I Thought I Knew

Author’s note: This a short piece written for the Soaring Twenties Social Club Symposium. Every month a roving band of flâneurs, artists, writers and layabouts create something around a set theme. For May, the theme was beauty, and a chance discussion in the STSC Discord server led to this piece. I guess it would be called a prose poem of sorts.

I thought I knew beauty then.

I did not.

Not until those tiny eyes opened for the first time, seeing yet not seeing. The sights, sounds, smells, all new. All she knew before was warm darkness and the sound of voices far off. Now the clashing glare of hospital lights give way to long nights struggling to make sense of a new world. Both for her and for me.

I thought I knew beauty then.

I did not.

Not until that first smile, the incoherent giggling laugh that bursts unasked from a face that doesn’t quite understand why it’s smiling. Eyes light up as she sees the ones she loves come into the field of view, tiny hands grasping for more than just a hand. For hope, for comfort, for safety. For joy, both hers and mine.

I thought I knew beauty then.

I did not.

Not until those first tottering steps, the gleeful grin, the hopeful eyes. The proud smile on her face and mine. The tumbling, stumbling steps collapsing into a hug that I wish could last forever. The sleepless nights that felt like they did. The increasing speed of both her movement and the days passing.

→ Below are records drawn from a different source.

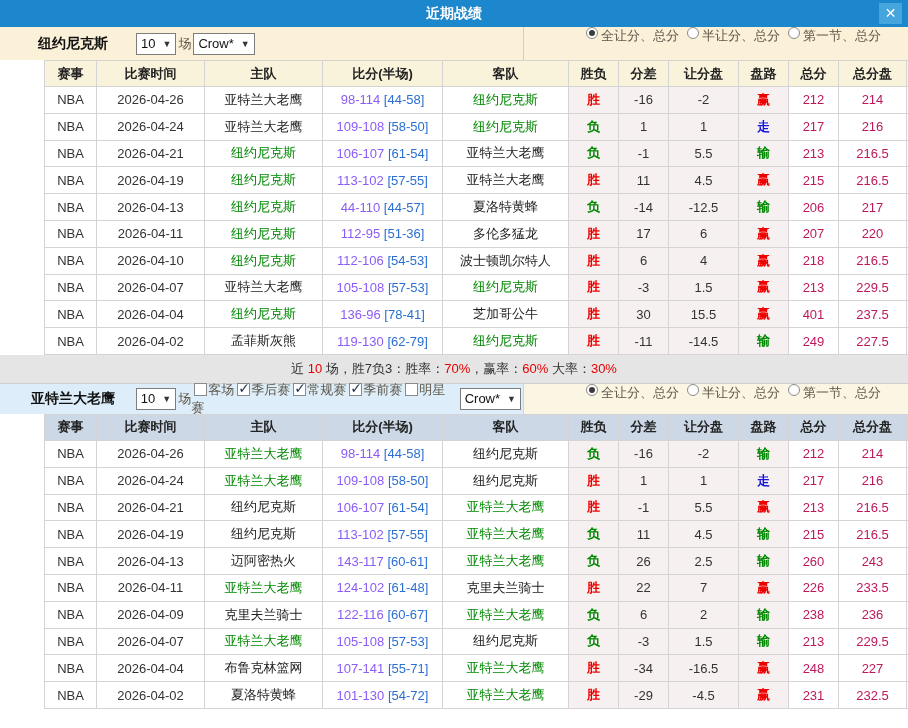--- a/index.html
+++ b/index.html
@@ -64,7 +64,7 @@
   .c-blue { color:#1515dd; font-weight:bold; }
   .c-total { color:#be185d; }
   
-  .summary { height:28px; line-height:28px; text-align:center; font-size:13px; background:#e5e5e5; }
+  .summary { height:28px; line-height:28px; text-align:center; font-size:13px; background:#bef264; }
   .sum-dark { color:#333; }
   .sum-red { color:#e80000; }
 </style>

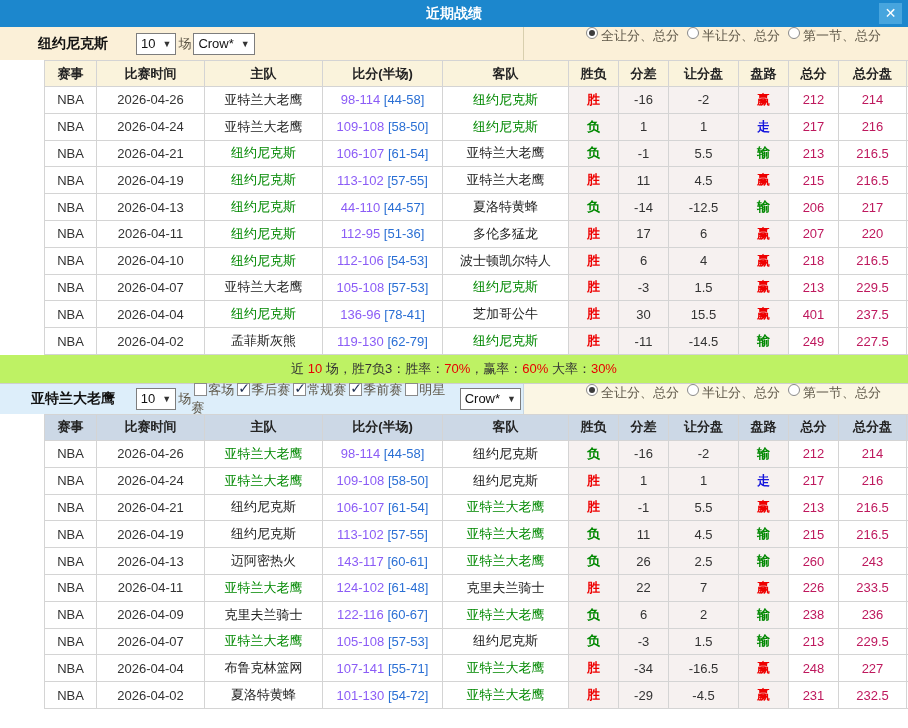--- a/index.html
+++ b/index.html
@@ -471,7 +471,7 @@
           <td class="tinted c-dark">-4.5</td>
           <td class="tinted c-red">赢</td>
           <td class="c-total">231</td>
-          <td class="c-total">232.5</td>
+          <td class="c-total">114.6</td>
           <td class="c-green">小</td>
         </tr>
       </tbody>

I thought I knew beauty then.

I did not.

Not until the first gleeful moo, the cluck, the bark. The wolf’s long howl, the snake’s slow hiss. The stumbling, tumbling words that come so slow at first then never stop. I sometimes wish they would and yet I hope they never will. The cries, both joy and sorrow. The stories, the songs, the bright tomorrow.

I thought I knew beauty then.

I did not.

Not until two new eyes open for the first time. Long slow embraces. The trembling joy with which her sister holds her, and I behold them both. Rediscovering every step all over again. The sameness. The difference. The sleepless nights, the hopeless fights, the endless lights. Everything all over again and yet still new.

I know nothing of beauty.

I never will.

But every day I see a little more.

If God should be willing through many years, through the deepest of joys and certain tears. Beauty in all the days we are given, beauty that shines like glimpses of heaven. Who knows where we’ll go, yet this will be ours:

Beauty, all new with each passing hour.